# Making boxes



## Apis (Feb 10, 2010)

Good job, nice photographs


----------



## Monie (Feb 13, 2008)

Nice!!


----------



## Joseph Clemens (Feb 12, 2005)

I agree, looking good. I still have such trouble with those finger-joints. Aaaaargh! :doh:


----------



## Parke County Queen (May 22, 2006)

I wish I knew how to make them. I'd like to take a course in woodworking, but can't find one around here. Good job.


----------



## Beeslave (Feb 6, 2009)

What kind of wood are you using for the foundationless top bars? They look like treated lumber. They probally aren't but I had to ask.


----------



## no1cowboy (May 18, 2007)

no the wood is not treated, but nothing special just what ever i have on hand fir, pine ect.


----------



## tct1w (Jun 6, 2008)

good looking boxjoints. Nice fit. Mine get off a little. Great job on the frames. I just dont have the patience for them. Take care Peace Dave


----------



## dsegrest (May 15, 2014)

When I try to use the Dato blade on my table-saw, The wood bounces and is very hard to hold straight. I can only cut the rabbets for the frame ledge by going in very small increments and making multiple cuts. Is there a trick?


----------



## Joseph Clemens (Feb 12, 2005)

dsegrest said:


> When I try to use the Dato blade on my table-saw, The wood bounces and is very hard to hold straight. I can only cut the rabbets for the frame ledge by going in very small increments and making multiple cuts. Is there a trick?


In situations like this: I've remedied it by doing a couple of different things. First, be sure to have nice sharp carbide toothed dado blade. Second, clamp a piece of wood to the saw table, on the opposite side of the blade, leaving just enough space for the work piece to be fed through the gap - in other words a guide strip. Or you could try cutting the frame rest rabbet in the other orientation, with the board flat on the saw table as it's fed through the blade.
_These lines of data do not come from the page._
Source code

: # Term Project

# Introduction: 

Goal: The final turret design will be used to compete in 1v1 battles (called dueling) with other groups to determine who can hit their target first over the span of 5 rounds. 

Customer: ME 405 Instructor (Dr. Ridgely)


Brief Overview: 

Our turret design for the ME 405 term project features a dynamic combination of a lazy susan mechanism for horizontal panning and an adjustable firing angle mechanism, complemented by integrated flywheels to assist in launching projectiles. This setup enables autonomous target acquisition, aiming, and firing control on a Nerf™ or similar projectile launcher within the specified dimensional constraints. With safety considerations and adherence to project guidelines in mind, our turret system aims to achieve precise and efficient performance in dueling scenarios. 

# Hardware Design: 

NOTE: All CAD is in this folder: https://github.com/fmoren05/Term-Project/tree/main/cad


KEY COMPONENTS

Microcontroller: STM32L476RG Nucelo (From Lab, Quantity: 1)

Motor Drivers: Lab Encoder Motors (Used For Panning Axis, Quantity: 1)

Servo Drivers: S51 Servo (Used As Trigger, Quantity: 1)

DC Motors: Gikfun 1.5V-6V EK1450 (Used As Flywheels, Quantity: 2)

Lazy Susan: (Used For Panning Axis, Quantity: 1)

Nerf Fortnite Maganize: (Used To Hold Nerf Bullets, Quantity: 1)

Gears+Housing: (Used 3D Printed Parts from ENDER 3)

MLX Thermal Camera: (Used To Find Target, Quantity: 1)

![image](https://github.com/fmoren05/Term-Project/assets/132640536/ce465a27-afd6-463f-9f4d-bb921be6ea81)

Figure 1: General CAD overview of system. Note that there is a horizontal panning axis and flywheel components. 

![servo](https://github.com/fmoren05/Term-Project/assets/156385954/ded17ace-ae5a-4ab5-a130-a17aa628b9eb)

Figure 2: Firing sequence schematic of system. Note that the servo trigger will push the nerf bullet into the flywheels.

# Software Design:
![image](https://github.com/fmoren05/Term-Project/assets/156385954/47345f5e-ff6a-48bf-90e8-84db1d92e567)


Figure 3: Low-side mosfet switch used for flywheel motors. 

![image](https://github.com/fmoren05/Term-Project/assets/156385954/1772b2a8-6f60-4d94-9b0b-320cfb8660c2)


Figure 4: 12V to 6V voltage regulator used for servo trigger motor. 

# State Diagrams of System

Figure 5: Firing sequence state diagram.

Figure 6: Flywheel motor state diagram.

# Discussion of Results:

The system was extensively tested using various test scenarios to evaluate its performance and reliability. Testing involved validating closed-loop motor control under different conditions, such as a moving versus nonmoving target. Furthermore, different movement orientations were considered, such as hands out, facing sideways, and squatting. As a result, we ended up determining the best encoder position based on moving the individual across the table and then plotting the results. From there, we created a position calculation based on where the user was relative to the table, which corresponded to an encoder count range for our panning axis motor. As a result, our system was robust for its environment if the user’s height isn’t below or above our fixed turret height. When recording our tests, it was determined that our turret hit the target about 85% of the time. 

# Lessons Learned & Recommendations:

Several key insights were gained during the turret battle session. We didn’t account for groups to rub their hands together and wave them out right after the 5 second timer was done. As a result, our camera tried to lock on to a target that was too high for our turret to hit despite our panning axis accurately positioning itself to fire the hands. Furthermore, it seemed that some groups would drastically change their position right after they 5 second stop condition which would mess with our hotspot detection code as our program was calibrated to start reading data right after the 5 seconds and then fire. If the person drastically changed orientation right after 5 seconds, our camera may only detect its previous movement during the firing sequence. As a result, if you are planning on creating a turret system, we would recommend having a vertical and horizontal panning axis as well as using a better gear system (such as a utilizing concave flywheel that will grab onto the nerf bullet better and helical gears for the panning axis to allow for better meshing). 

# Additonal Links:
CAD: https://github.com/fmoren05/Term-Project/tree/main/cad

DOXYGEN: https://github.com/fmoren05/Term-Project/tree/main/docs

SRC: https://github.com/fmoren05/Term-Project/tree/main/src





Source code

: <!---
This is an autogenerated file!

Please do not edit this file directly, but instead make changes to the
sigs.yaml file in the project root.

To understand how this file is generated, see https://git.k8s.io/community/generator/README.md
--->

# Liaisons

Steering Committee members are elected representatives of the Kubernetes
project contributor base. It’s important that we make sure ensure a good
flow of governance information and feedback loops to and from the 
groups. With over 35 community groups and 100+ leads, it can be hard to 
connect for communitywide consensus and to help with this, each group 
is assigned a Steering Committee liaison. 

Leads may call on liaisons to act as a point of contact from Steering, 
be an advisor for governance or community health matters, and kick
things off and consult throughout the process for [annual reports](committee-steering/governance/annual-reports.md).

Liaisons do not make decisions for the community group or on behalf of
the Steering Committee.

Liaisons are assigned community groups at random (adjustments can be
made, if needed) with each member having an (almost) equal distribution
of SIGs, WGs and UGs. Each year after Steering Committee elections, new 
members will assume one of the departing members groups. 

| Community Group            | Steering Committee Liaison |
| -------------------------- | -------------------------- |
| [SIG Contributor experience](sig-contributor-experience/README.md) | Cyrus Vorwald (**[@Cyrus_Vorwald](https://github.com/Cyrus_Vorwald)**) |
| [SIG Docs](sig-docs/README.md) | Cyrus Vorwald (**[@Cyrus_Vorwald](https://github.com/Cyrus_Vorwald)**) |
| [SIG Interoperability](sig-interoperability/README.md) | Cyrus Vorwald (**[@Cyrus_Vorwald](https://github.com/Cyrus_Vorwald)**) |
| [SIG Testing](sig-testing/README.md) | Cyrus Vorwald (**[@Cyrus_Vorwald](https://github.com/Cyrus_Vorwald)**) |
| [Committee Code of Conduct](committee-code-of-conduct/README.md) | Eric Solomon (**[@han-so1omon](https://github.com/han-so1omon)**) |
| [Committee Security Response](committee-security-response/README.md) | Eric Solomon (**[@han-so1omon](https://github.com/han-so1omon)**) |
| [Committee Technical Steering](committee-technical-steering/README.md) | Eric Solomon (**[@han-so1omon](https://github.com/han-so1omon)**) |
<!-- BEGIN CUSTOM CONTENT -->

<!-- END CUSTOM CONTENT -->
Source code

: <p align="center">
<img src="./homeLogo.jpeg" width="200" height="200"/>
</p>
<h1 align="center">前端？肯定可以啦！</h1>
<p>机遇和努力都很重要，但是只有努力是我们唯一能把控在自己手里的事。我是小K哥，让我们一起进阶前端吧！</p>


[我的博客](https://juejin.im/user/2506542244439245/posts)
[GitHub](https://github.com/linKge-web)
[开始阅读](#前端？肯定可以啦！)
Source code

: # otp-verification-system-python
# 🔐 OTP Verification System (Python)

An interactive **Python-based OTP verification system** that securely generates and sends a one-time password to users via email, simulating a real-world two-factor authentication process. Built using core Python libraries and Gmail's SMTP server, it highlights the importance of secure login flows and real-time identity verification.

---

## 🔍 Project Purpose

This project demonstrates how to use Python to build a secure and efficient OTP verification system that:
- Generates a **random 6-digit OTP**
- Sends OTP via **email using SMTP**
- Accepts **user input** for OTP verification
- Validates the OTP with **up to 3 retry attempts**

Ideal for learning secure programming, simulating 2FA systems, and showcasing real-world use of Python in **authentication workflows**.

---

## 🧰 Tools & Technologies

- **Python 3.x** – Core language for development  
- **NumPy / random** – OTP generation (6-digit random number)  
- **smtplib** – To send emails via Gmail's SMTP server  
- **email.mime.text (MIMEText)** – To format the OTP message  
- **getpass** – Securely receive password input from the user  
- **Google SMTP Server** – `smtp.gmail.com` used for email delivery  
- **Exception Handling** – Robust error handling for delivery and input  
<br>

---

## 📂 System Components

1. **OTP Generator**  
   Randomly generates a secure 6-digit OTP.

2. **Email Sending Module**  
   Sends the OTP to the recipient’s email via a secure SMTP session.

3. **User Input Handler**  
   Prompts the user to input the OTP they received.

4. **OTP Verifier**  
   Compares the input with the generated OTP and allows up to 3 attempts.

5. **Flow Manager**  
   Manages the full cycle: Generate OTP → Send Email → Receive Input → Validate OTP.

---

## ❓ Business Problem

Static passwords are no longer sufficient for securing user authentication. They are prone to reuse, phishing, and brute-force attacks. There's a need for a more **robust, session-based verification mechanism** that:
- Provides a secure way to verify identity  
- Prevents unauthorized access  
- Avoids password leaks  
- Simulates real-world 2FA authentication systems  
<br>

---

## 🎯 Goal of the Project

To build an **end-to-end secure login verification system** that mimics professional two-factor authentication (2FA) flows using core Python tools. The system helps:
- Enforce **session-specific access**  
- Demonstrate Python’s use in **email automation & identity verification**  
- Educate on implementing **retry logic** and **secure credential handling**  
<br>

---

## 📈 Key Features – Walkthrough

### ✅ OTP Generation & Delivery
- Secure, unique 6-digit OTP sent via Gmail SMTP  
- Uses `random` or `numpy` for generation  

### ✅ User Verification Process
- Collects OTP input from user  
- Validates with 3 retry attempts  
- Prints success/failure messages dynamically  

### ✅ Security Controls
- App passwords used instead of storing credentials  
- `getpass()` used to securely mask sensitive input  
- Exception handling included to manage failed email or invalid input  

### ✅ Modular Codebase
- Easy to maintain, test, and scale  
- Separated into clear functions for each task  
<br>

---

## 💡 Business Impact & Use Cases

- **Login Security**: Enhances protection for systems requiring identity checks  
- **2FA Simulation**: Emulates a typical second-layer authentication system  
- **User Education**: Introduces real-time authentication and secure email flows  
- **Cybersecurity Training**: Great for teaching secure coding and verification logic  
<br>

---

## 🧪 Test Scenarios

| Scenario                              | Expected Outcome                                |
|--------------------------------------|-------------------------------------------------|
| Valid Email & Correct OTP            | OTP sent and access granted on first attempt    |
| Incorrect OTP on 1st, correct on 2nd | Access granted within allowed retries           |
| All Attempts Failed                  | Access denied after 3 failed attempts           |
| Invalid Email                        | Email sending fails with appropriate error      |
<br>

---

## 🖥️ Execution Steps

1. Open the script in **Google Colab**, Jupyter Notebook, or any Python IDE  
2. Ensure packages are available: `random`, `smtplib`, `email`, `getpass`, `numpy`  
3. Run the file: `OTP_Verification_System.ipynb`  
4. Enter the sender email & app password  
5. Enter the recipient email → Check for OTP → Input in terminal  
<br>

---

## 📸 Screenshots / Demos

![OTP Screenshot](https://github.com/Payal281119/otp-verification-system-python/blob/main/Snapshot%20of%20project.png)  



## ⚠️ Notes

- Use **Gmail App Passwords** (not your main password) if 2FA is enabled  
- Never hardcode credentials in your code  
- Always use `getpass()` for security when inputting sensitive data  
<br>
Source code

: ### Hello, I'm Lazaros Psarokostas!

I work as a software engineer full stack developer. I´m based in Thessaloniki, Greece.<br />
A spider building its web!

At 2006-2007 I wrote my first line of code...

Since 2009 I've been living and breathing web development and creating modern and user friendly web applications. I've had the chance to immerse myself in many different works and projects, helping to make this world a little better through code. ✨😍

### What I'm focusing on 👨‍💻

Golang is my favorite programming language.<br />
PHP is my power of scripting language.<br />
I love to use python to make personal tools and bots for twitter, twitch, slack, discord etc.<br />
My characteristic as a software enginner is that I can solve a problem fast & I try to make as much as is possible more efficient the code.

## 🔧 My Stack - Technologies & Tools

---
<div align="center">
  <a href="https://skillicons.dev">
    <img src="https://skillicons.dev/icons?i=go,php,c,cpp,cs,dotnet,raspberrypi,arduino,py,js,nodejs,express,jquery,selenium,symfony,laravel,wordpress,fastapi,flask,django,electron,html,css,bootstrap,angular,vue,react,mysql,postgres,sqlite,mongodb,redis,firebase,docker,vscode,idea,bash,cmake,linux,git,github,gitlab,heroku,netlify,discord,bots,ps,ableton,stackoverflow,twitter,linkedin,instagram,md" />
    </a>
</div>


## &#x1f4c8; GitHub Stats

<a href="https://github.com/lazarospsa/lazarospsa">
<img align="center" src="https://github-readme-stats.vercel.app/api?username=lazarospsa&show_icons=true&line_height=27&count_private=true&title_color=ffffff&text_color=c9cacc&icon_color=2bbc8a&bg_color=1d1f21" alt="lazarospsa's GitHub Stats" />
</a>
When feeding the work piece oriented flat -vs- on edge, you can fasten a sacrificial fence to the saw fence, that holds the work piece firmly against the saw table as its fed past the blade - or featherboards can perform a similar function.


----------



## Hogback Honey (Oct 29, 2013)

Oh, those ARE gorgeous! I am real envious, wish I could do that!


----------